Portsmouth Hospitals NHS trust paid the most to bring in foreign workers, running up a bill of £2m since 2017. Barts Health NHS trust in London has paid £1.3m over the same period, University Hospital Southampton NHS foundation trust paid £1.2m and Royal Free London NHS foundation trust paid just over £1.1m.

“The irrationality of the immigration skills charge for NHS trusts has been underlined by the coronavirus pandemic,” said Holly Lynch, shadow minister for immigration.

“The Conservative government should be doing all they can to support the NHS. Instead, they are presenting trusts with an unenviable choice: either leave life-saving specialist roles unfilled or fork out expensive fees for overseas staff.”

As part of the UK’s departure from the EU, employers bringing in workers from there may also have to pay the £1,000 charge for the first 12 months of a worker’s employment and £500 for each subsequent six months.

The Department of Health and Social Care referred inquiries to the Home Office, which operates the immigration skills charge that came into force on 6 April 2017.

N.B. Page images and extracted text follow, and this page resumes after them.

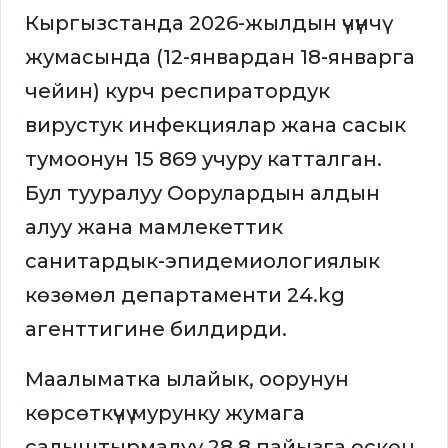
Кыргызстанда 2026-жылдын үчүнчү
жумасында (12-январдан 18-январга
чейин) курч респиратордук
вирустук инфекциялар жана сасык
тумоонун 15 869 учуру катталган.
Бул тууралуу Оорулардын алдын
алуу жана мамлекеттик
санитардык-эпидемиологиялык
көзөмөл департаменти 24.kg
агенттигине билдирди.
Маалыматка ылайык, оорунун
көрсөткүчү мурунку жумага
салыштырмалуу 28,8 пайызга өскөн.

A government spokesperson said: “Right across the immigration system we are supporting frontline healthcare staff through initiatives such as visa extensions and the creation of the bereavement scheme. We are incredibly grateful for all the hard work that health workers and care workers continue to do in the fight against coronavirus.

“We’ve already taken steps to support the NHS during the pandemic by removing the skills charge for employers when automatically renewing visas. Our new points-based immigration system, for introduction from January 2021, will go even further to make sure the NHS and wider health and care sector can continue to access the best and brightest talent from across the world.”